AVAILABLE DATA:
○ ○ ○ ○

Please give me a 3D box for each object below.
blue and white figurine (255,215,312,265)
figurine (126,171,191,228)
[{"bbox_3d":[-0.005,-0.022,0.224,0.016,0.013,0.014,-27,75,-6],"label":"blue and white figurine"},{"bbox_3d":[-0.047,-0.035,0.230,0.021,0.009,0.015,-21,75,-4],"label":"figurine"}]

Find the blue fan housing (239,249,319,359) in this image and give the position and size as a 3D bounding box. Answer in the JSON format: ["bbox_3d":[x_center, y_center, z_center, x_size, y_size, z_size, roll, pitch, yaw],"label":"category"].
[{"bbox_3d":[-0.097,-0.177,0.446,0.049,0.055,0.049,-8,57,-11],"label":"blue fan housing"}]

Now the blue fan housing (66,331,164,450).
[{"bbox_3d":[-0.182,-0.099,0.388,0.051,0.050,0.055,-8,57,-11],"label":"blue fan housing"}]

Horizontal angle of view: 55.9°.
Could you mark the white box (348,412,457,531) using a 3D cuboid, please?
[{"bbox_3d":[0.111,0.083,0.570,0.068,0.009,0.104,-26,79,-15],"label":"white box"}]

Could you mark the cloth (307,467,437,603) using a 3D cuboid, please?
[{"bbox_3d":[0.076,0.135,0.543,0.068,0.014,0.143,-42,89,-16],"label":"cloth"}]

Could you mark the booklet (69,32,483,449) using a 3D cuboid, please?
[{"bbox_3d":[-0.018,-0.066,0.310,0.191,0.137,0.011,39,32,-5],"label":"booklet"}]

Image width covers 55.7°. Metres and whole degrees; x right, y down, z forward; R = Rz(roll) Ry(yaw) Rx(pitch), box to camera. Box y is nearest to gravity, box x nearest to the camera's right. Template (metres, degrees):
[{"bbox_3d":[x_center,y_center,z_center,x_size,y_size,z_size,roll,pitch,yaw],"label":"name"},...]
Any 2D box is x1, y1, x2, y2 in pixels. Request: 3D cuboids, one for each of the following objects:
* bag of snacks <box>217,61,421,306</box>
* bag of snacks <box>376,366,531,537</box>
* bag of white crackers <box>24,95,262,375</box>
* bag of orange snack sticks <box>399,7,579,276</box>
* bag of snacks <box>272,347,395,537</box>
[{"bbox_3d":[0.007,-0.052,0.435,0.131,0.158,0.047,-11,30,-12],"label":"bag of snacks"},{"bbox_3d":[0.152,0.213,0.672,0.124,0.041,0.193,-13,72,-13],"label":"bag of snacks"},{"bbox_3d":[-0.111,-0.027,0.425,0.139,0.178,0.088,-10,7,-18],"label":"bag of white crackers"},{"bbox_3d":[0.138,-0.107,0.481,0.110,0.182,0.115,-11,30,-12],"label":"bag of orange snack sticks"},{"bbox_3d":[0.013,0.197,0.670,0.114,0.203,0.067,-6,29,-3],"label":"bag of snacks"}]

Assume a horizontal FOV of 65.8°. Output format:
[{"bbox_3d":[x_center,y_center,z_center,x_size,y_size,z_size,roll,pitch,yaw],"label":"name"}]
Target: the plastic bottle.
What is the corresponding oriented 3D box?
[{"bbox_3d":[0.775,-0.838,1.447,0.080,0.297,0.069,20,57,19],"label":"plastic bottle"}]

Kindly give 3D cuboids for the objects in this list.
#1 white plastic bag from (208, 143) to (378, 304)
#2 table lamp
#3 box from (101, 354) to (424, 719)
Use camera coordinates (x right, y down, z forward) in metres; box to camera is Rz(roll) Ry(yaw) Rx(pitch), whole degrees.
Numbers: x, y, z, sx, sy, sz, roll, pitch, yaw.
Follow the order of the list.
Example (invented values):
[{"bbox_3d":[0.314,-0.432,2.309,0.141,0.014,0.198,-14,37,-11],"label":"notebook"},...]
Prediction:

○ ○ ○ ○

EXERCISE: Each record above has to be printed again, word for word.

ANSWER TO THE PROBLEM:
Please give me a 3D box for each object below.
blue and white figurine (255,215,312,265)
figurine (126,171,191,228)
[{"bbox_3d":[-0.005,-0.022,0.224,0.016,0.013,0.014,-27,75,-6],"label":"blue and white figurine"},{"bbox_3d":[-0.047,-0.035,0.230,0.021,0.009,0.015,-21,75,-4],"label":"figurine"}]

Find the blue fan housing (239,249,319,359) in this image and give the position and size as a 3D bounding box. Answer in the JSON format: ["bbox_3d":[x_center, y_center, z_center, x_size, y_size, z_size, roll, pitch, yaw],"label":"category"].
[{"bbox_3d":[-0.097,-0.177,0.446,0.049,0.055,0.049,-8,57,-11],"label":"blue fan housing"}]

Now the blue fan housing (66,331,164,450).
[{"bbox_3d":[-0.182,-0.099,0.388,0.051,0.050,0.055,-8,57,-11],"label":"blue fan housing"}]

Horizontal angle of view: 55.9°.
Could you mark the white box (348,412,457,531) using a 3D cuboid, please?
[{"bbox_3d":[0.111,0.083,0.570,0.068,0.009,0.104,-26,79,-15],"label":"white box"}]

Could you mark the cloth (307,467,437,603) using a 3D cuboid, please?
[{"bbox_3d":[0.076,0.135,0.543,0.068,0.014,0.143,-42,89,-16],"label":"cloth"}]

Could you mark the booklet (69,32,483,449) using a 3D cuboid, please?
[{"bbox_3d":[-0.018,-0.066,0.310,0.191,0.137,0.011,39,32,-5],"label":"booklet"}]

Image width covers 55.7°. Metres and whole degrees; x right, y down, z forward; R = Rz(roll) Ry(yaw) Rx(pitch), box to camera. Box y is nearest to gravity, box x nearest to the camera's right. Template (metres, degrees):
[{"bbox_3d":[x_center,y_center,z_center,x_size,y_size,z_size,roll,pitch,yaw],"label":"name"},...]
Any 2D box is x1, y1, x2, y2 in pixels. Request: 3D cuboids, one for each of the following objects:
* bag of snacks <box>217,61,421,306</box>
* bag of snacks <box>376,366,531,537</box>
* bag of white crackers <box>24,95,262,375</box>
* bag of orange snack sticks <box>399,7,579,276</box>
* bag of snacks <box>272,347,395,537</box>
[{"bbox_3d":[0.007,-0.052,0.435,0.131,0.158,0.047,-11,30,-12],"label":"bag of snacks"},{"bbox_3d":[0.152,0.213,0.672,0.124,0.041,0.193,-13,72,-13],"label":"bag of snacks"},{"bbox_3d":[-0.111,-0.027,0.425,0.139,0.178,0.088,-10,7,-18],"label":"bag of white crackers"},{"bbox_3d":[0.138,-0.107,0.481,0.110,0.182,0.115,-11,30,-12],"label":"bag of orange snack sticks"},{"bbox_3d":[0.013,0.197,0.670,0.114,0.203,0.067,-6,29,-3],"label":"bag of snacks"}]

Assume a horizontal FOV of 65.8°. Output format:
[{"bbox_3d":[x_center,y_center,z_center,x_size,y_size,z_size,roll,pitch,yaw],"label":"name"}]
Target: the plastic bottle.
What is the corresponding oriented 3D box?
[{"bbox_3d":[0.775,-0.838,1.447,0.080,0.297,0.069,20,57,19],"label":"plastic bottle"}]

Kindly give 3D cuboids for the objects in this list.
#1 white plastic bag from (208, 143) to (378, 304)
#2 table lamp
#3 box from (101, 354) to (424, 719)
Use camera coordinates (x right, y down, z forward) in metres; box to camera is Rz(roll) Ry(yaw) Rx(pitch), whole degrees.
Numbers: x, y, z, sx, sy, sz, roll, pitch, yaw.
Follow the order of the list.
Example (invented values):
[{"bbox_3d":[0.314,-0.432,2.309,0.141,0.014,0.198,-14,37,-11],"label":"notebook"},...]
Prediction:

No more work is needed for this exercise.